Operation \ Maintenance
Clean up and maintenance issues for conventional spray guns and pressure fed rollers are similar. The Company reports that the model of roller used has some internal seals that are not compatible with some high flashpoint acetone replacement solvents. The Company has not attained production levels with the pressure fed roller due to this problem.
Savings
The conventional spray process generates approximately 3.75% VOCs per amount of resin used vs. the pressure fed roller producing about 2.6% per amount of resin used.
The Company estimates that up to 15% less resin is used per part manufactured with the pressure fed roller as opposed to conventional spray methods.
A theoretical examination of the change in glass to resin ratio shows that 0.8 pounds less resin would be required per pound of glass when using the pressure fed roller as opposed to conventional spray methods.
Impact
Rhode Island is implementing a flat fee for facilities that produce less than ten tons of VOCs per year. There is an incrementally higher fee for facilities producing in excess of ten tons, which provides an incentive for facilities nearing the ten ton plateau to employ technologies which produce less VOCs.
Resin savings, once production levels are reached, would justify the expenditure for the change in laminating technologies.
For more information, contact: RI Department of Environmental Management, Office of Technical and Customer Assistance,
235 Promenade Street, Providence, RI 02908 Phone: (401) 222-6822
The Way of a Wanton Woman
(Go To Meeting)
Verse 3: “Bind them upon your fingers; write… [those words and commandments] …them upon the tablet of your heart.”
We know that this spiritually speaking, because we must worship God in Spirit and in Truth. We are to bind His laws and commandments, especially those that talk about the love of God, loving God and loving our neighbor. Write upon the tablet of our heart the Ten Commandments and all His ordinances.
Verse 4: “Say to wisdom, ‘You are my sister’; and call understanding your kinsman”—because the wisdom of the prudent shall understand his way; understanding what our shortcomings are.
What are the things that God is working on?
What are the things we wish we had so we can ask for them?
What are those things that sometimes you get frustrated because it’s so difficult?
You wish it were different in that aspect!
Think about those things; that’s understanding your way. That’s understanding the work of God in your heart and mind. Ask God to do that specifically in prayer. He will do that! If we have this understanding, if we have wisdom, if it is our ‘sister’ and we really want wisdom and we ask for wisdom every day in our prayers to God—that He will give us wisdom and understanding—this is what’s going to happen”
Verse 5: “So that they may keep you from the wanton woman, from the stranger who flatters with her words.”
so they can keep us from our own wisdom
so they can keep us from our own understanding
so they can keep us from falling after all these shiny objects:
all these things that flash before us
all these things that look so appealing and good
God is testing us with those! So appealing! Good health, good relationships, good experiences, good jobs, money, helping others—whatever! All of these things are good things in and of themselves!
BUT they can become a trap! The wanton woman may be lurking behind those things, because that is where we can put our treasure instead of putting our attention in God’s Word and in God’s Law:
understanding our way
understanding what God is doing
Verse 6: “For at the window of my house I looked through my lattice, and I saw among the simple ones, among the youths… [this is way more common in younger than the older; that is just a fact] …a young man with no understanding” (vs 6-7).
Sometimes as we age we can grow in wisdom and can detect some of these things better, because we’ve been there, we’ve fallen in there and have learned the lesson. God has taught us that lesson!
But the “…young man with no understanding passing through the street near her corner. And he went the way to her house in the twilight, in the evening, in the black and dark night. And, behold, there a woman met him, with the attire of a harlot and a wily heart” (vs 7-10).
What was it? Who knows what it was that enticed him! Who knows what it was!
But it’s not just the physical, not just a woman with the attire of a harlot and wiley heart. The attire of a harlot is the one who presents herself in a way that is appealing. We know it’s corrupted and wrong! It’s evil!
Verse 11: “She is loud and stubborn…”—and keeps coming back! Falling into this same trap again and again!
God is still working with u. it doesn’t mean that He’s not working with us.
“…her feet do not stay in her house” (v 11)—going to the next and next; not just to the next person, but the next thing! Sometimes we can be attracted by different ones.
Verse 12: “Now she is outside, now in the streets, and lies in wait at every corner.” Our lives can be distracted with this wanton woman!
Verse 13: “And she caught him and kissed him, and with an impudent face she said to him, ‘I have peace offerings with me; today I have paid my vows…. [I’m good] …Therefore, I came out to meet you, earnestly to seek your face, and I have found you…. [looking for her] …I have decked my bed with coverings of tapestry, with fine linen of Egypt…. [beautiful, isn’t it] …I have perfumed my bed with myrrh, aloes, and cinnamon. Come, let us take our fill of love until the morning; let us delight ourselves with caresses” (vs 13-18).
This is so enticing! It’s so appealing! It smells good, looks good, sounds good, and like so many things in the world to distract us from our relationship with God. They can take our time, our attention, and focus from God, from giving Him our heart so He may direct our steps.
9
* * *
• [ABOUT THIS EXERCISE]: The listing above holds a line with "What are those" and a line with "You wish it were different in that aspect!". Print the stretch from the first through the second, exactly and alone.

• [ANSWER BOX]:
What are those things that sometimes you get frustrated because it’s so difficult?
You wish it were different in that aspect!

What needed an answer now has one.